## EXERCISE GOAL
Extract the text of every line below, character for character, and leave the pictures out of your answer.

## EXERCISE DATA
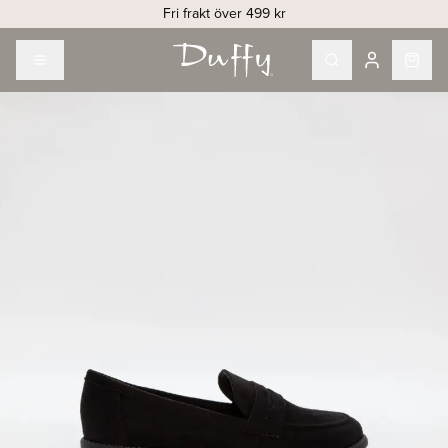
Fri frakt över 499 kr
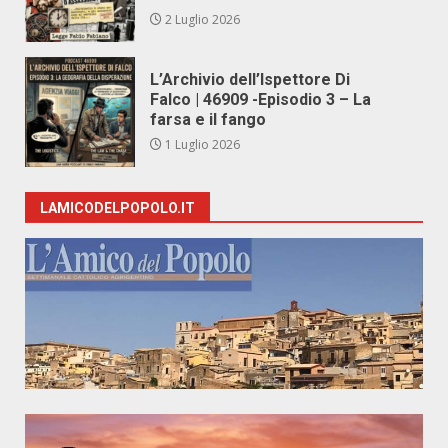
2 Luglio 2026
L’Archivio dell’Ispettore Di
Falco | 46909 -Episodio 3 – La
farsa e il fango
1 Luglio 2026
LAMICODELPOPOLO.IT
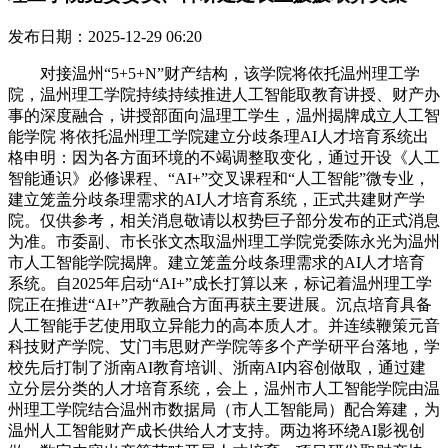
发布日期：2025-12-29 06:20
对接温州“5+5+N”财产结构，该学院将依托温州理工学
院，温州理工学院持续持续推进人工智能取教育讲授、财产办
事的深度融合，讲授部面向温理工学生，温州揭牌成立人工智
能学院 将依托温州理工学院建立分歧条理AI人才培育系统出
格申明：因为各方面环境的不竭调整取变化，通过开设《人工
智能通识》必修课程、“AI+”交叉课程和“人工智能”微专业，
建立笼盖分歧条理需求的AI人才培育系统，正式共建财产学
院。仅供参考，相关消息敬请以权势巨子部分发布的正式消息
为准。市委副、市长张文杰取温州理工学院党委陈永光为温州
市人工智能学院揭牌。建立笼盖分歧条理需求的AI人才培育
系统。自2025年启动“AI+”成长打算以来，标记着温州理工学
院正在推进“AI+”产教融合方面再获主要进展。沉点培育具备
人工智能手艺使用取立异能力的高本质人才。并连续鞭策元音
科技财产学院、艾门韦思财产学院等多个产学研平台落地，学
校先后打制了浙南AI教育培训、浙南AI内容创做取，通过建
立分层分类的人才培育系统，会上，温州市人工智能学院由温
州理工学院结合温州市数据局（市人工智能局）配合筹建，为
温州人工智能财产成长供给人才支持。两边将环绕AI影视创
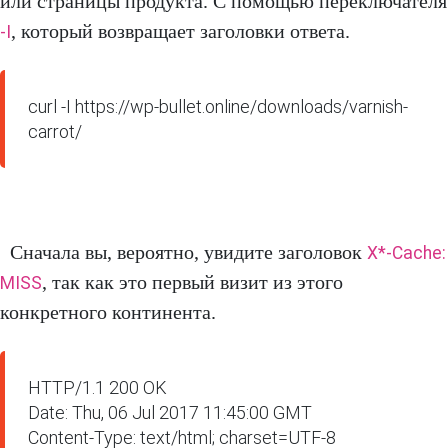
или страницы продукта. С помощью переключателя
, который возвращает заголовки ответа.
-I
curl -I https://wp-bullet.online/downloads/varnish-
carrot/
Сначала вы, вероятно, увидите заголовок
X*-Cache:
, так как это первый визит из этого
MISS
конкретного континента.
HTTP/1.1 200 OK

Date: Thu, 06 Jul 2017 11:45:00 GMT

Content-Type: text/html; charset=UTF-8
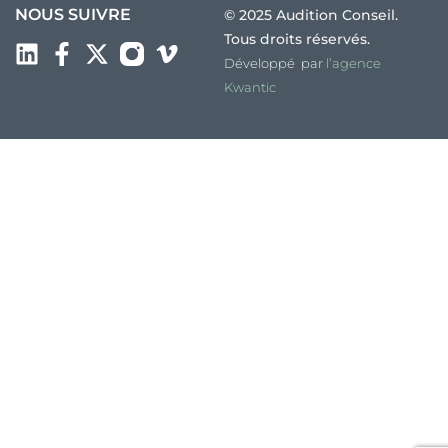
NOUS SUIVRE
© 2025 Audition Conseil.
Tous droits réservés.
Développé par
l’agence
Kwantic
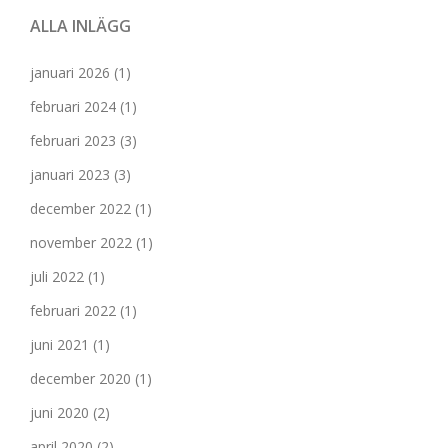
ALLA INLÄGG
januari 2026
(1)
februari 2024
(1)
februari 2023
(3)
januari 2023
(3)
december 2022
(1)
november 2022
(1)
juli 2022
(1)
februari 2022
(1)
juni 2021
(1)
december 2020
(1)
juni 2020
(2)
april 2020
(2)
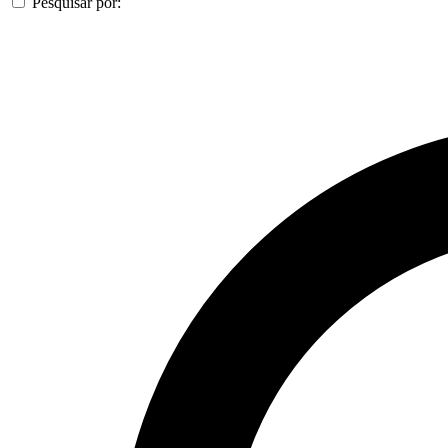
Pesquisar por:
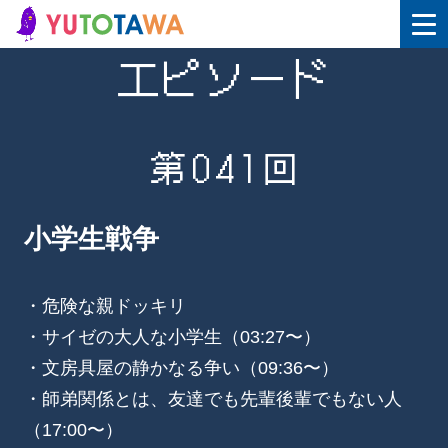
エピソード
第041回
小学生戦争
・危険な親ドッキリ
・サイゼの大人な小学生（03:27〜）
・文房具屋の静かなる争い（09:36〜）
・師弟関係とは、友達でも先輩後輩でもない人
（17:00〜）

## TASK RESPONSE
Fri frakt över 499 kr
2 Luglio 2026
L’Archivio dell’Ispettore Di
Falco | 46909 -Episodio 3 – La
farsa e il fango
1 Luglio 2026
LAMICODELPOPOLO.IT
发布日期：2025-12-29 06:20
对接温州“5+5+N”财产结构，该学院将依托温州理工学
院，温州理工学院持续持续推进人工智能取教育讲授、财产办
事的深度融合，讲授部面向温理工学生，温州揭牌成立人工智
能学院 将依托温州理工学院建立分歧条理AI人才培育系统出
格申明：因为各方面环境的不竭调整取变化，通过开设《人工
智能通识》必修课程、“AI+”交叉课程和“人工智能”微专业，
建立笼盖分歧条理需求的AI人才培育系统，正式共建财产学
院。仅供参考，相关消息敬请以权势巨子部分发布的正式消息
为准。市委副、市长张文杰取温州理工学院党委陈永光为温州
市人工智能学院揭牌。建立笼盖分歧条理需求的AI人才培育
系统。自2025年启动“AI+”成长打算以来，标记着温州理工学
院正在推进“AI+”产教融合方面再获主要进展。沉点培育具备
人工智能手艺使用取立异能力的高本质人才。并连续鞭策元音
科技财产学院、艾门韦思财产学院等多个产学研平台落地，学
校先后打制了浙南AI教育培训、浙南AI内容创做取，通过建
立分层分类的人才培育系统，会上，温州市人工智能学院由温
州理工学院结合温州市数据局（市人工智能局）配合筹建，为
温州人工智能财产成长供给人才支持。两边将环绕AI影视创
или страницы продукта. С помощью переключателя
, который возвращает заголовки ответа.
-I
curl -I https://wp-bullet.online/downloads/varnish-
carrot/
Сначала вы, вероятно, увидите заголовок
X*-Cache:
, так как это первый визит из этого
MISS
конкретного континента.
HTTP/1.1 200 OK

Date: Thu, 06 Jul 2017 11:45:00 GMT

Content-Type: text/html; charset=UTF-8
NOUS SUIVRE
© 2025 Audition Conseil.
Tous droits réservés.
Développé par
l’agence
Kwantic
ALLA INLÄGG
januari 2026
(1)
februari 2024
(1)
februari 2023
(3)
januari 2023
(3)
december 2022
(1)
november 2022
(1)
juli 2022
(1)
februari 2022
(1)
juni 2021
(1)
december 2020
(1)
juni 2020
(2)
april 2020
(2)
Pesquisar por:
エピソード
第041回
小学生戦争
・危険な親ドッキリ
・サイゼの大人な小学生（03:27〜）
・文房具屋の静かなる争い（09:36〜）
・師弟関係とは、友達でも先輩後輩でもない人
（17:00〜）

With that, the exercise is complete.